Sempre soube que ele era muito maior do que parecia ser. Seus sambas, mesmo os mais imperfeitos, sempre soaram à Mangueira. Sua voz – da qual muito se orgulhava – jamais poderia competir com a dos grandes sambistas cantores, de Ataulfo a Paulinho, passando pelo parceiro Jamelão. Mesmo assim, era, como se costuma dizer, uma “voz com alma”. Seus quadros, sinceras homenagens à sua gente, ao seu mundo. Orgulho-me de possuir alguns deles, um dos quais o “pagamento” pelo texto do encarte de um dos seus CDs (nele, lembro a historinha passada naquela manhã de 1957). Além disso, ele tinha grande presença de palco, participando de ótimos shows mesmo depois de ultrapassar a barreira dos 90.

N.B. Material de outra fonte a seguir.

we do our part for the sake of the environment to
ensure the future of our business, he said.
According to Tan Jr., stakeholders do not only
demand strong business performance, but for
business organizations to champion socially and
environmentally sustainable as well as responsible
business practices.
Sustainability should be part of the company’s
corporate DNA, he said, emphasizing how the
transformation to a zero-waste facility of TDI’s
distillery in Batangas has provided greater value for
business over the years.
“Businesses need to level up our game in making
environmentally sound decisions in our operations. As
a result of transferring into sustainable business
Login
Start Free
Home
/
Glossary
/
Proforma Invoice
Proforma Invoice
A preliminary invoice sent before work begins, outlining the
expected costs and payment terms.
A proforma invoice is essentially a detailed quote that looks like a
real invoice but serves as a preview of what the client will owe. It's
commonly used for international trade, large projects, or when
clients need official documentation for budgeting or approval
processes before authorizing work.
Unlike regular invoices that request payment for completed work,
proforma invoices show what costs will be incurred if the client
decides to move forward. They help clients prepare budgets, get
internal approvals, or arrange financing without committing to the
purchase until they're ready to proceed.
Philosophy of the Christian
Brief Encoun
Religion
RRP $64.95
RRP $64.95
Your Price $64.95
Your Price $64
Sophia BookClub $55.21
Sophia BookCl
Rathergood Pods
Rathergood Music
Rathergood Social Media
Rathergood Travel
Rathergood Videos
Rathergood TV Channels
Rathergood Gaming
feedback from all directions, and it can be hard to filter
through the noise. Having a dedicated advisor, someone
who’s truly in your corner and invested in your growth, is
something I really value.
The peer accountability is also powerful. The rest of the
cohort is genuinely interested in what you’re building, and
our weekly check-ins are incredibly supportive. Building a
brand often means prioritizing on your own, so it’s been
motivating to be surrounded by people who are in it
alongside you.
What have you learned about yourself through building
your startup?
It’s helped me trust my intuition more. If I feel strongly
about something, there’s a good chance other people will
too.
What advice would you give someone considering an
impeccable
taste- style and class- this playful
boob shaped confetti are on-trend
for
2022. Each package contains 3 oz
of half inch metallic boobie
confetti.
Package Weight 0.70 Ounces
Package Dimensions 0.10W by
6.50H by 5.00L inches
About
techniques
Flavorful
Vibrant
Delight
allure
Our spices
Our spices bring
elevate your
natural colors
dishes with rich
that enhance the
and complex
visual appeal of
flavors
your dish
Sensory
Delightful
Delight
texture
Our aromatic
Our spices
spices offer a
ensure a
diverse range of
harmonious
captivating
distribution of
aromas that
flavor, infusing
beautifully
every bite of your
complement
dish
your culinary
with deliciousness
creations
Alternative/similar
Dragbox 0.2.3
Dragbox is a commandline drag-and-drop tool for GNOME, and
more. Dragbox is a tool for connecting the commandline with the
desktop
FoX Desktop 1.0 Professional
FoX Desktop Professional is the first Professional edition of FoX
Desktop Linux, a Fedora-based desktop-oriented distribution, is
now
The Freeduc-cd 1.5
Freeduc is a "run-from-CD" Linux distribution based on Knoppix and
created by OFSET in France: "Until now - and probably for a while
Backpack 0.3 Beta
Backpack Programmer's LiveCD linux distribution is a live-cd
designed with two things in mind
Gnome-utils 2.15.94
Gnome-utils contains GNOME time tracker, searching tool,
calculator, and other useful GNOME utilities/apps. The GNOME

Era mesmo maior do que parecia. Inteligente, observador, carioquíssimo em suas tiradas cheias de humor e malícia. Não foi por acaso que criou, em forma de samba, um atestado de perenidade para a mais brasileira das músicas, volte e meia ameaçada de extinção pela moda do momento: “Agoniza, mas não morre”. Assim, Nélson Sargento resistia e, com ele, resistia o samba. Talvez a frase, por ser tão repetidamente citada, fique para sempre como uma espécie de lema, marca, legado, ou lá o que seja, de um grande artista do povo.